*TEXT FOR ANALYSIS*
== Segment start ==

- #1

Paulibus

- 203

- 11

Let me start by writing about the natural or counting numbers. The story of how, where and when we invented them is lost in the misty dawn of history. But perhaps our African ancestors, like our living simian cousins (and some other animals) evolved the ability to distinguish between few and many; in our case with articulated labels that gradually developed in parallel with language. Or perhaps numbers were invented in “... the age of stone when men stood up on their hind legs and began to count time by the sun”, as Lew Archer put it in Ross MacDonald’s story "The Moving Target".

We really don’t know how all this happened, but the world-wide language of mathematics that is based on abstract numbers (algebra?) and perceived shapes (geometry?) is still evolving. Viva new inventions still to be made!

== Segment end ==

*RAW DATA*
== Segment start ==

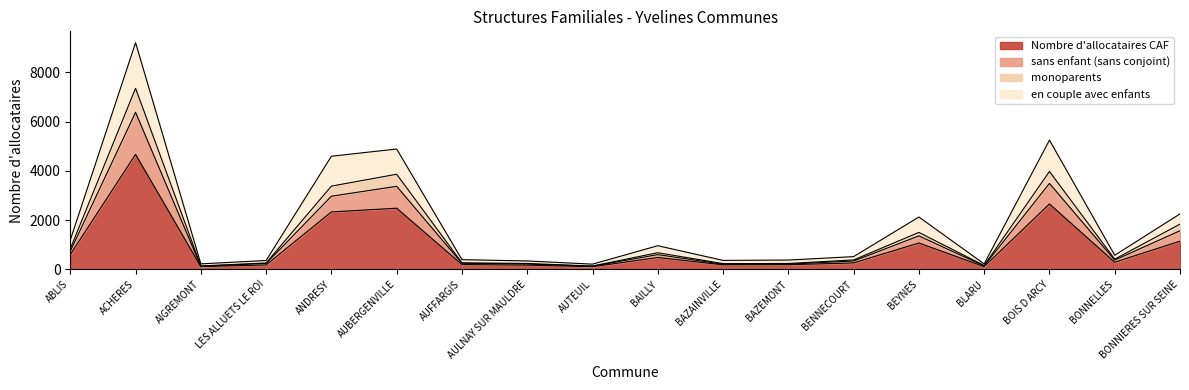

At which label is en couple avec enfants closest to 4710?

ANDRESY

== Segment end ==

*WRITTEN TASK 1*
In the forum post on how counting numbers were invented, which story contains the quoted phrase about "the age of stone"?
*WRITTEN TASK 2*
Carry on the forum post about how counting numbers were invented, starting right after its last sentence.
The lines above play no part in what comes next.

*EXERCISE RESULT 1*
Ross MacDonald's story "The Moving Target," where Lew Archer says it.

*EXERCISE RESULT 2*
Only a few millennia ago, in the Middle East, the counting numbers: 1,2,3... etc., were up and running, as it were, serving the practical purpose of quantifying resources, such as territory, livestock and crops. But the counting numbers proved inadequate to satisfy our hard-wired-by-evolution need to talk about and describe everything we see or sense. Once resources have been quantified, they can be exchanged, lent and borrowed; practices that are lubricated by that abstract medium of exchange; money. Money has many representations; some quite real (hard or spot cash) and some not quite so real (binary 0's and 1's, easily exchanged but dangerously ephemeral).

By classical times (I mean times that span the hinge between B.C. and A.D.) there already existed a venerable dichotomy between negative and positive numbers, perhaps dating also from the “age of stone”. I suspect that the invention of money and its social world of debits and credits, together with the ancient practice of stock theft, may have enhanced the need for the concept of negative numbers. Numbers that quantify debt are conveniently labelled negative. They can then be added to and algebraically cancel positive credit, so quantifying “flat broke” ith another invented number, zero. Margaret Atwood in her book "Payback", has argued persuasively that the ancient dichotomy of debtors and creditors reflects our innate sense of justice and fairness, hard-wired into us by Evolution.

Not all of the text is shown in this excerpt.